By Branson Hardcastle | Reporter
Baylor men’s tennis’ all-time leader in singles victories and doubles victories has returned to Baylor after a successful 12-year professional career.
Benjamin “Benni” Becker retired from professional tennis in August and has returned to Waco to finish his degree in business management. Becker plans to help with the Baylor men’s tennis team as a student assistant while taking 16 hours this semester.
Becker’s role allows him to help the team practice Monday through Friday, but he will not travel with them to tournaments.
Head coach Matt Knoll, who has been at Baylor for 22 years, said it will be great to have Becker back helping develop the current players.
“It’s great practice for [the players] to play somebody that is much, much better than them,” Knoll said. “The biggest thing is that he is not just here checking a box; he cares. That is clear to everybody here. He’s invested in these guys already in a way that is really noticeable and really meaningful. I think that is the coolest thing about having him here.”
Becker attended Baylor from 2001-2005. During his career here, Becker’s achievements included four Big 12 Championships, the 2004 NCAA team title and the 2004 NCAA singles championship.
Becker said that his achievements on the court are important to him, but getting his degree is important as well. He always planned on getting a degree, and both Becker and Knoll said he is a guy who likes to finish what he starts. Becker plans on finishing his degree this fall but said because of his busy schedule, he may have to take some classes in the spring as well.
Becker wasn’t content with just getting a degree from anywhere.

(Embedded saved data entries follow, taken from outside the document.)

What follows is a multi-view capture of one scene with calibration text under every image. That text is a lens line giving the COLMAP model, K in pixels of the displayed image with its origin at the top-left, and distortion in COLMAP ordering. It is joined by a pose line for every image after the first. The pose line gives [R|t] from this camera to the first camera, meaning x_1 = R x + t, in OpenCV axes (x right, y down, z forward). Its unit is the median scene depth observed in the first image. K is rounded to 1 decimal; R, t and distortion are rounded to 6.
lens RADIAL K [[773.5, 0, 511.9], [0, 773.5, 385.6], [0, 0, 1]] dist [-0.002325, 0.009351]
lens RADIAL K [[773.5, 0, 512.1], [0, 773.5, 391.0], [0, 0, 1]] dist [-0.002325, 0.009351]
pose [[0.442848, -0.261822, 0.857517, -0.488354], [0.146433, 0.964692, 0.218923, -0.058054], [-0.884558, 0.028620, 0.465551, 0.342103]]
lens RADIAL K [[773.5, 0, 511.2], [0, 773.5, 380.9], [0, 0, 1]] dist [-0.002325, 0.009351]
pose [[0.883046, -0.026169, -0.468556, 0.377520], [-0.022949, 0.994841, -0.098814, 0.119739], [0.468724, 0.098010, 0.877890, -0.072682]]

It had to be from Baylor.
“There was only one option for me to get a degree from Baylor. They provided a lot for me,” Becker said. “The whole Baylor family formed me into the person I am now. They helped me get my career started in tennis. I really wanted to make sure I get a degree and that it states Baylor University on my degree.”
Becker said part of the motivation in returning to school was that he was the only person from his former Baylor team that didn’t have a degree and he would hear about it constantly from his old teammates if he did not have one himself.
Becker’s professional career earned him more than $4 million and saw him rise to the No. 35 ranking in the world in October 2014, which was the highest of his career. One of his most televised matches was against former world No. 1 Andre Agassi in the third round of the 2006 U.S. Open. Then at No. 112, Becker defeated No. 39 Agassi in four sets in what would be Agassi’s final match.
Knoll was in the stadium when Becker defeated Agassi and said it was special to be there.
“There were five people that wanted Benni to win and twenty-three thousand people booing Benni every time he hit a good shot,” Knoll said.
Becker also played 19-time Grand Slam champion Roger Federer four times in his career, but lost in straight sets each time.
The relationship between Knoll and Becker has continued to develop over the years. Becker said that being back at Baylor with Knoll is allowing him to learn so much about coaching on the college level.
“I am very grateful for [Knoll]. He is helping me now by taking me under his wing. He is letting me see how he has been so successful in college tennis,” Becker said. “I couldn’t ask for a better start to actually get some insight into college coaching than here under the wings of coach Knoll.”